An Experiment Using Machine Learning, Part 2

My initial research into studies involving Shakespeare and machine learning didn’t turn up a ton of results, but luckily all the results I did find provided useful frameworks for how to think about my problem. In my last blog post I was saying how it would be great if there were already existing studies looking into the Bacon hypothesis. I did not turn up any results. This is not surprising. The Bacon hypothesis was quite popular in the 19th century, however it has since lost steam, and almost no Shakespearean scholars subscribe to it. There is a similar, and more recent hypothesis speculating that the author of Shakespeare’s plays is Edward de Vere. This hypothesis has not had the same popular success as the Bacon hypothesis once had, which is not surprising since I can’t imagine most people have even heard of Edward de Vere. I certainly hadn’t until I came across the theory. At any rate, I was unable to find any prior research into this inquiry, bad news for making this experiment easier to conduct, good news for people that would prefer people generally not be persuaded by theories that don’t stand up to the scrutiny of Occam’s Razor.

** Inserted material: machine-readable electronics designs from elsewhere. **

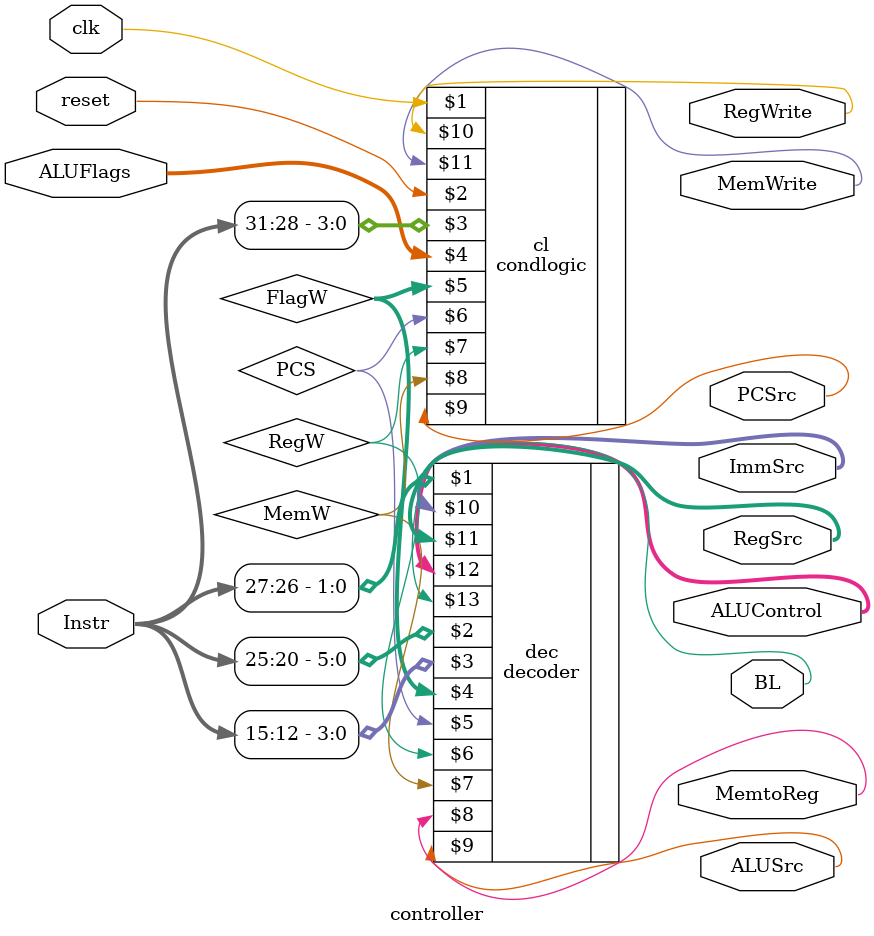
<source format=sv>
 /*
 * This module is the Control Unit of ARM single-cycle processor
 */ 
module controller(input logic clk, reset,
						input logic [31:12] Instr,
						input logic [3:0] ALUFlags,
						output logic [1:0] RegSrc,
						output logic RegWrite,
						output logic [1:0] ImmSrc,
						output logic ALUSrc,
						output logic [2:0] ALUControl,
						output logic MemWrite, MemtoReg,
						output logic PCSrc, BL);
	logic [1:0] FlagW;
	logic PCS, RegW, MemW;

	decoder dec(Instr[27:26], Instr[25:20], Instr[15:12],
					FlagW, PCS, RegW, MemW,
					MemtoReg, ALUSrc, ImmSrc, RegSrc, ALUControl, BL);

	condlogic cl(clk, reset, Instr[31:28], ALUFlags,
					FlagW, PCS, RegW, MemW,
					PCSrc, RegWrite, MemWrite);

endmodule

</source>
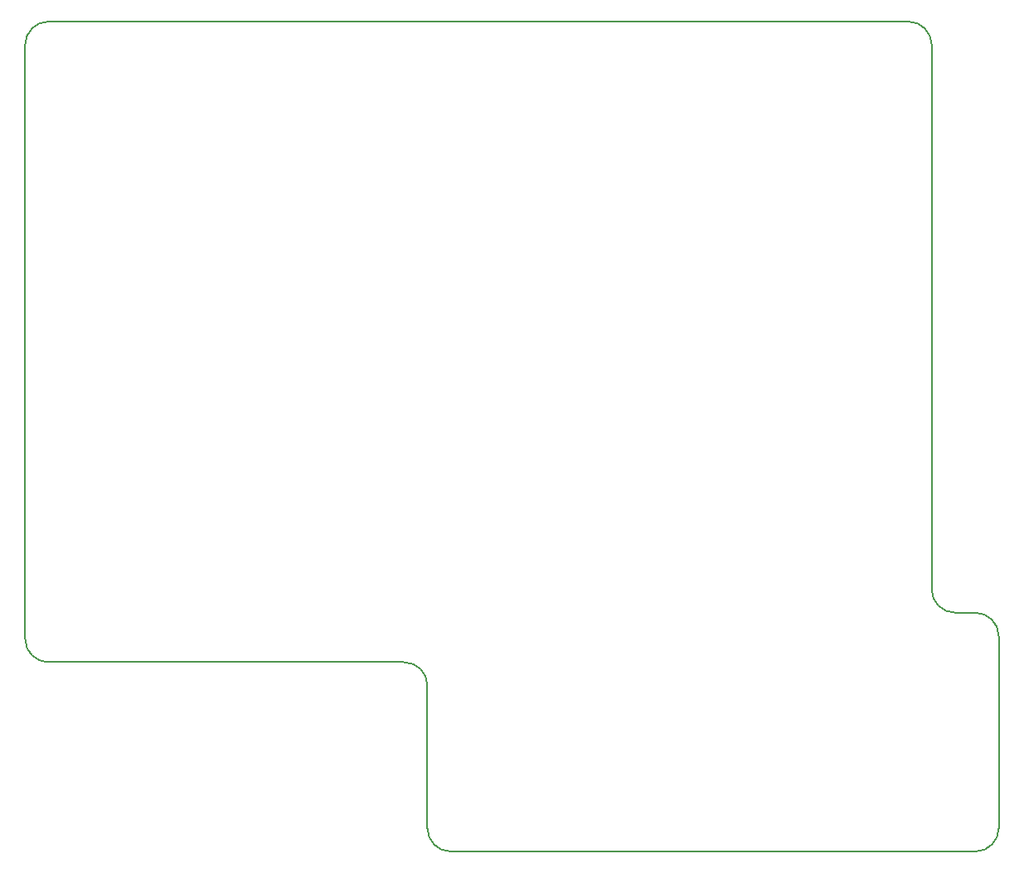
<source format=gm1>
G04 #@! TF.FileFunction,Profile,NP*
%FSLAX46Y46*%
G04 Gerber Fmt 4.6, Leading zero omitted, Abs format (unit mm)*
G04 Created by KiCad (PCBNEW 4.0.7) date 03/15/18 20:04:12*
%MOMM*%
%LPD*%
G01*
G04 APERTURE LIST*
%ADD10C,0.100000*%
%ADD11C,0.150000*%
G04 APERTURE END LIST*
D10*
D11*
X142875610Y-81558160D02*
X142875610Y-137220117D01*
X50304121Y-81558160D02*
X50304121Y-142280295D01*
X52685381Y-144661555D02*
X88999598Y-144661555D01*
X91380859Y-147042815D02*
X91380859Y-161628033D01*
X145256870Y-139601377D02*
X147340472Y-139601377D01*
X149721733Y-161628033D02*
X149721733Y-141982637D01*
X93762119Y-164009294D02*
X147340472Y-164009294D01*
X91380858Y-161628033D02*
G75*
G03X93762119Y-164009294I2381261J0D01*
G01*
X91380858Y-147042815D02*
G75*
G03X88999598Y-144661555I-2381260J0D01*
G01*
X142875610Y-137220117D02*
G75*
G03X145256870Y-139601377I2381260J0D01*
G01*
X149721732Y-141982637D02*
G75*
G03X147340472Y-139601377I-2381260J0D01*
G01*
X147340472Y-164009294D02*
G75*
G03X149721733Y-161628033I0J2381261D01*
G01*
X50304121Y-142280295D02*
G75*
G03X52685381Y-144661555I2381260J0D01*
G01*
X52685381Y-79176900D02*
X140494349Y-79176900D01*
X52685381Y-79176900D02*
G75*
G03X50304121Y-81558160I0J-2381260D01*
G01*
X142875609Y-81558160D02*
G75*
G03X140494349Y-79176900I-2381260J0D01*
G01*
M02*

</source>
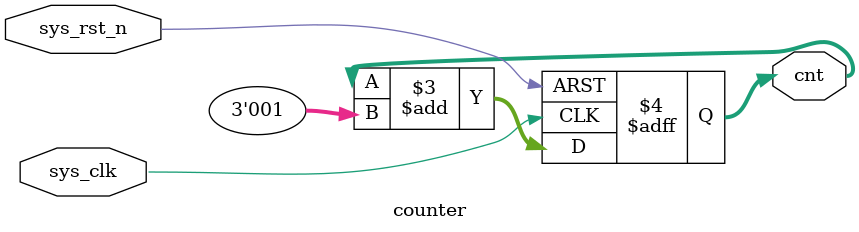
<source format=v>

module counter(
	input				sys_clk,
	input				sys_rst_n,
	
	output	reg [2:0]	cnt
    );

always@(posedge sys_clk or negedge sys_rst_n) begin
	if(!sys_rst_n)
		cnt <= 3'd0;
	else
		cnt <= cnt + 3'd1;
end

endmodule

</source>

The first piece of research I came across was not machine learning related, but extremely relevant to the project: a blog post about text mining the complete works of Shakespeare. If we want to avoid the problem of garbage in, garbage out, we need to clean up the text to make sure it only contains characters that are relevant data points. This post gives a good idea of how to do that.

The next piece of research I came across was extremely interesting. An article summarizing the research described an analysis of functional words like “and”, “or”, “the”, “to”, etc. to form a word adjacency network that creates an author’s fingerprint. The theory here is that by analyzing words that everyone has to use to construct sentences, looking at the differences in how different authors deploy these words generates a more “objective measure of ‘style’”. Their findings suggest that Christopher Marlowe may have written certain parts of Henry VI. Unfortunately I’ve only been able to find an article summarizing the research, I haven’t yet found the research itself, but this is definitely something I’ll be looking into.

The other piece of research I came across is a university paper that used machine learning to guess the gender of Shakespeare’s characters with “reasonably good classification accuracy”. There are some assumptions baked into this study that I find questionable, but I’m not here to conduct a gender analysis of speech patterns, so this is less important to me. Of greater value is the author’s clarity in laying out how the experiment is conducted, and the analysis of the different types of algorithms used to tackle the problem, a naive Bayes model and support vector machine model. A universal truth is different algorithms do a better job at solving different types of problems. My initial experiment will initially use a k nearest neighbor cluster algorithm to analyze different sets of textual data. I decided I wanted to start with this algorithm just because it is relatively straightforward to implement. As I get a better sense of the data I am working with I will start to consider what other algorithms I can use to better analyze the problem.